If those people want returns on their savings, they can easily open a NISA or other securities account, and get close to double-digit returns, a portion of which are now tax free.

Anyway, the era of high interest rates also accompanied high inflation, which ate away at people's pensions and cash savings.

-4 ( +1 / -5 )

@Satedaya well when you find free thinking competent Japanese managers that are good at solving problems maybe you wont need us Gaijin...

2 ( +3 / -1 )

work more but not improve working conditions or pay. Huh?

3 ( +3 / -0 )

Women want good pay. Seniors want good pay. Retirees want to ‘live’, not simply survive for their last 20+ years. We need a rebirth. Government imposed changes will add up to nothing, as the last few decades have proven.

0 ( +0 / -0 )

"the government wants to see 300,000 new jobs created " although it sounds a lot of new jobs, but in reality its a drop in the ocean when it compared to the Japanese total population even if you deduct the elderly/retired, and school kids, etc.

0 ( +0 / -0 )

No what Japan needs is to get rid of the dinosaurs that are in politics like any other profession make them retire at 70 they have nothing to offer other than their oyaji ways....Just look at Aso hes ready for the nursing home he has no business in this day and age.

5 ( +5 / -0 )

If those people want returns on their savings, they can easily open a NISA or other securities account, and get close to double-digit returns, a portion of which are now tax free.

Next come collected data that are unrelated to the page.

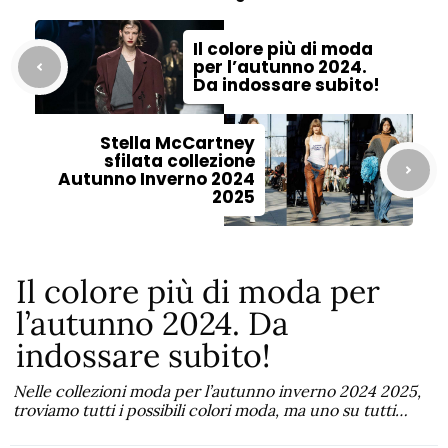
Il colore più di moda
per l’autunno 2024.
Da indossare subito!
Stella McCartney
sfilata collezione
Autunno Inverno 2024
2025
Il colore più di moda per
l’autunno 2024. Da
indossare subito!
Nelle collezioni moda per l’autunno inverno 2024 2025,
troviamo tutti i possibili colori moda, ma uno su tutti…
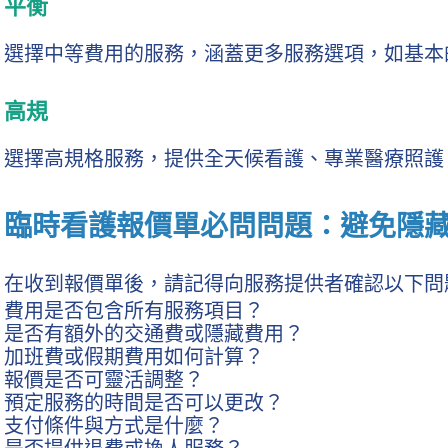
平衡
選擇中等費用的服務，涵蓋更多服務選項，如基本
高規
選擇高規格服務，提供全天候看護、專業醫療照護
臨時看護報價單必問問題：避免隱
在收到報價單後，請記得向服務提供者確認以下問
費用是否包含所有服務項目？
是否有額外的交通費或隱藏費用？
加班費或假期費用如何計算？
報價是否可靈活調整？
預定服務的時間是否可以更改？
支付條件與方式是什麼？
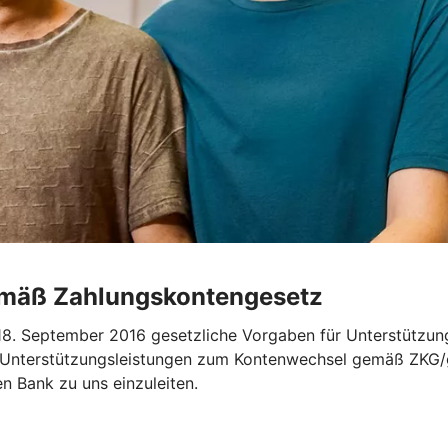
emäß Zahlungskontengesetz
. September 2016 gesetzliche Vorgaben für Unterstützung
„Unterstützungsleistungen zum Kontenwechsel gemäß ZKG/ge
en Bank zu uns einzuleiten.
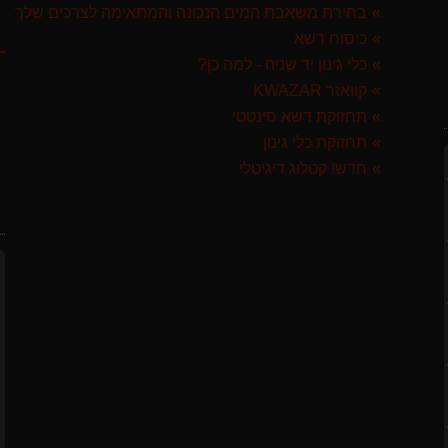
בחירת משאבת המים הנכונה והמתאימה לצרכים שלך
ק
כיסוח דשא
כלי גינון יד שניה - למה כן?
קוואזר KWAZAR
 ספרד
תחזוקת דשא סינטטי
תחזוקת כלי גינון
GARLAN באנדל האדסון
חדש! קטלוג דיגיטלי
ח
לבד
ST איטליה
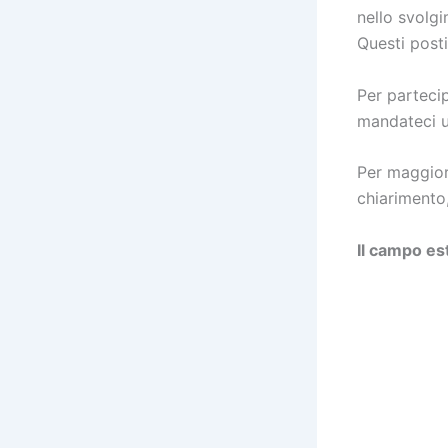
nello svolgi
Questi posti
Per parteci
mandateci u
Per maggiori
chiarimento,
Il campo est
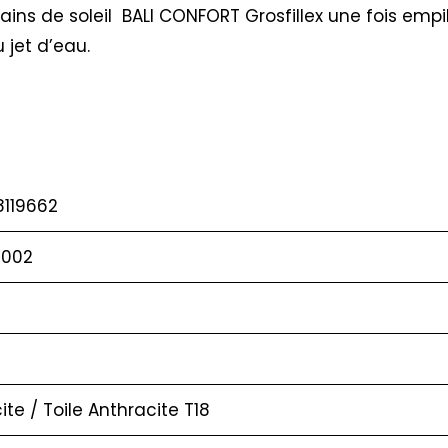
 bains de soleil BALI CONFORT Grosfillex une fois e
 jet d’eau.
8119662
 002
ite / Toile Anthracite T18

Learn to read an entire post. Educating the elderly here is not a priority. Just because you say it is so does not make it such.

0 ( +1 / -1 )

Pls get the Japanese people, who do not work, to work at the same salaries as foreign employees and be happy. That will solve Japan major labour problems. The problems at this moment is not good working Japanese are pretending that they are working that is causing good workers to lose their jobs. esp foreign people who have worked real hard at saving Japanese firms from bankruptcies. Lip service is not work, it is just talk.

-3 ( +0 / -3 )

I'm looking at that photo, and I'm thinking to myself, good grief, THESE are the people running Japan? Words that come to my mind are stale, half-dead, out-of-touch. No amount of talking and pledging is going to help. These people are in it for the money (for their own pockets). The Aso should have retired ages ago. He's like Mugabe.